= Beginning of Section =

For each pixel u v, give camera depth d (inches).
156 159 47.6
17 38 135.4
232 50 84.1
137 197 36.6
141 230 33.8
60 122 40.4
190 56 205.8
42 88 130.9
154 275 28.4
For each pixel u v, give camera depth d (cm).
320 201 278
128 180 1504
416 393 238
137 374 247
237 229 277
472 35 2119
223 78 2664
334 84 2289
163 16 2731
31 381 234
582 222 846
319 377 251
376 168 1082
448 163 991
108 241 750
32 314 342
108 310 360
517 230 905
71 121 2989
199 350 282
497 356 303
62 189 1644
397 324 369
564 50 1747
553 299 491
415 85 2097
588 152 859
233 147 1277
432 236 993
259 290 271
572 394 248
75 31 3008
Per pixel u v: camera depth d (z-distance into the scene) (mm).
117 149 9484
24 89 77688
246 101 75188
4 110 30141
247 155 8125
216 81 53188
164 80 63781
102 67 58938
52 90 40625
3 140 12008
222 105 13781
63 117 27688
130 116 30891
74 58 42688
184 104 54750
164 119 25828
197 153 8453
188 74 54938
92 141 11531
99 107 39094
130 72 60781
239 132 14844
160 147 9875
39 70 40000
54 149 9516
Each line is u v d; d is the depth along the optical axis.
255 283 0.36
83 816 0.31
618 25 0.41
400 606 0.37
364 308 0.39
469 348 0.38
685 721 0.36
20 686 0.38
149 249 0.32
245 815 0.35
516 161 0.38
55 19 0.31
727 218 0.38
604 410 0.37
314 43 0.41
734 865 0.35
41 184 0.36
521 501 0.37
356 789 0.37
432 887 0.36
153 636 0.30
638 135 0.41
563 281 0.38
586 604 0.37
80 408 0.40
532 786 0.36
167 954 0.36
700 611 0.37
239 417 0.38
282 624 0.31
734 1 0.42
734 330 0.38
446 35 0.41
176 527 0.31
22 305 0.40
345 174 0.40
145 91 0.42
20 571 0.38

= End of Section =

Select every line of the records holding the string "depth".

*Output*:
For each pixel u v, give camera depth d (inches).
For each pixel u v, give camera depth d (cm).
Per pixel u v: camera depth d (z-distance into the scene) (mm).
Each line is u v d; d is the depth along the optical axis.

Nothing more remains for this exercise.